§ What to produce
Go to the line with "履歴書（写真貼付）、職務経歴書、資格証明書" in the entries below and write out every line from there through the line with "р, которые наст", exactly and without pictures.

[Transcribed page contents]
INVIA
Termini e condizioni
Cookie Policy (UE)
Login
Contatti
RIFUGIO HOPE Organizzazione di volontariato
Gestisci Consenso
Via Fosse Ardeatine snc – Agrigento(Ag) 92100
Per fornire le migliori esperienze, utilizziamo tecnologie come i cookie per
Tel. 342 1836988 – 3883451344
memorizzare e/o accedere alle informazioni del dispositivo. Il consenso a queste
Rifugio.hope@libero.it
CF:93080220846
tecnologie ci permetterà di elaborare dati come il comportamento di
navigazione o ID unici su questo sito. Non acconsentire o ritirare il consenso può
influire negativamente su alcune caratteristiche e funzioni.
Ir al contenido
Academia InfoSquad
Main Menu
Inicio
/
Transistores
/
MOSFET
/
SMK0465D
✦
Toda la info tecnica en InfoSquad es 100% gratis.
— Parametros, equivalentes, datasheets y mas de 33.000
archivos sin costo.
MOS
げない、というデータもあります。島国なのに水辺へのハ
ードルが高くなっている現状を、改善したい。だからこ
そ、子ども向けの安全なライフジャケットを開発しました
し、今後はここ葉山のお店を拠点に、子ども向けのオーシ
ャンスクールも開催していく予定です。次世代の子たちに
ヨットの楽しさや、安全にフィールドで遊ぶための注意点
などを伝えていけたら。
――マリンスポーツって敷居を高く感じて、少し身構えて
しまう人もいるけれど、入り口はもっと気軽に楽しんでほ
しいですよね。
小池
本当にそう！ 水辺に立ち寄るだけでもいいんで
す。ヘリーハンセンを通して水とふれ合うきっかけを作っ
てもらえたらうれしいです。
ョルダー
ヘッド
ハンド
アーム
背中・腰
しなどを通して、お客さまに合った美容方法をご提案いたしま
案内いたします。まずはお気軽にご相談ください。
--
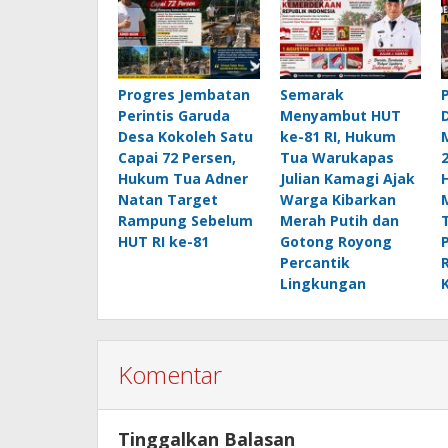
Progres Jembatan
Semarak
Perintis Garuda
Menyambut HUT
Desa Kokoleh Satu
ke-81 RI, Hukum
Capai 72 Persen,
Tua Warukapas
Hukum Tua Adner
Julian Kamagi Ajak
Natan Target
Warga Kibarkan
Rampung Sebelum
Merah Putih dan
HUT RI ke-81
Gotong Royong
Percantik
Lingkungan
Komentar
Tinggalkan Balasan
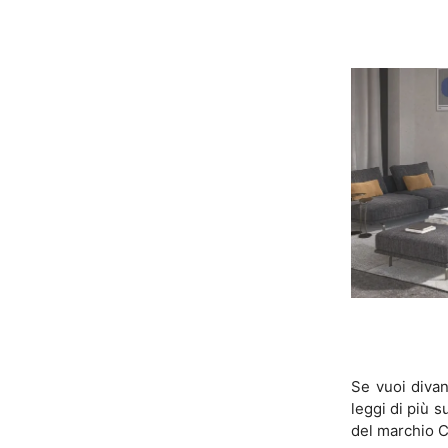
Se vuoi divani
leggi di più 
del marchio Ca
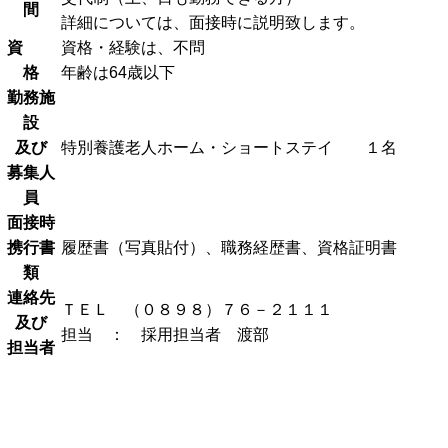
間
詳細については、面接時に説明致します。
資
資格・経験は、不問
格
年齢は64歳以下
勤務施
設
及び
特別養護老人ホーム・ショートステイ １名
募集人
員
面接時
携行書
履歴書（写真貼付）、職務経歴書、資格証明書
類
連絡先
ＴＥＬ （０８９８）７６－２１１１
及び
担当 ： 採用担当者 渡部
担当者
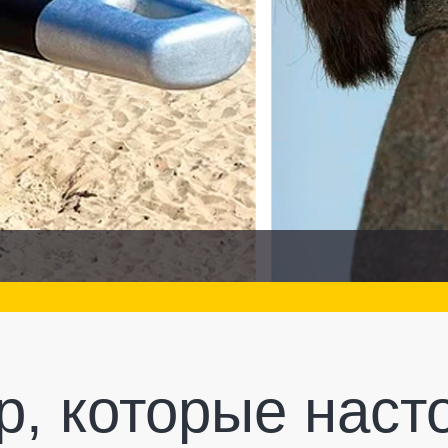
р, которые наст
--
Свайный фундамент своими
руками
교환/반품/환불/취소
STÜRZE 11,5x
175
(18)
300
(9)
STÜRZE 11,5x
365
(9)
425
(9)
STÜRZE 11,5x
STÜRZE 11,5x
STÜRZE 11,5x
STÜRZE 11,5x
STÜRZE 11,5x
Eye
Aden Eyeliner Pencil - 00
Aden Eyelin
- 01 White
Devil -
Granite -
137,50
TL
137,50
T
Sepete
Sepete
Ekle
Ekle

§ Your solution
履歴書（写真貼付）、職務経歴書、資格証明書
類
連絡先
ＴＥＬ （０８９８）７６－２１１１
及び
担当 ： 採用担当者 渡部
担当者
р, которые наст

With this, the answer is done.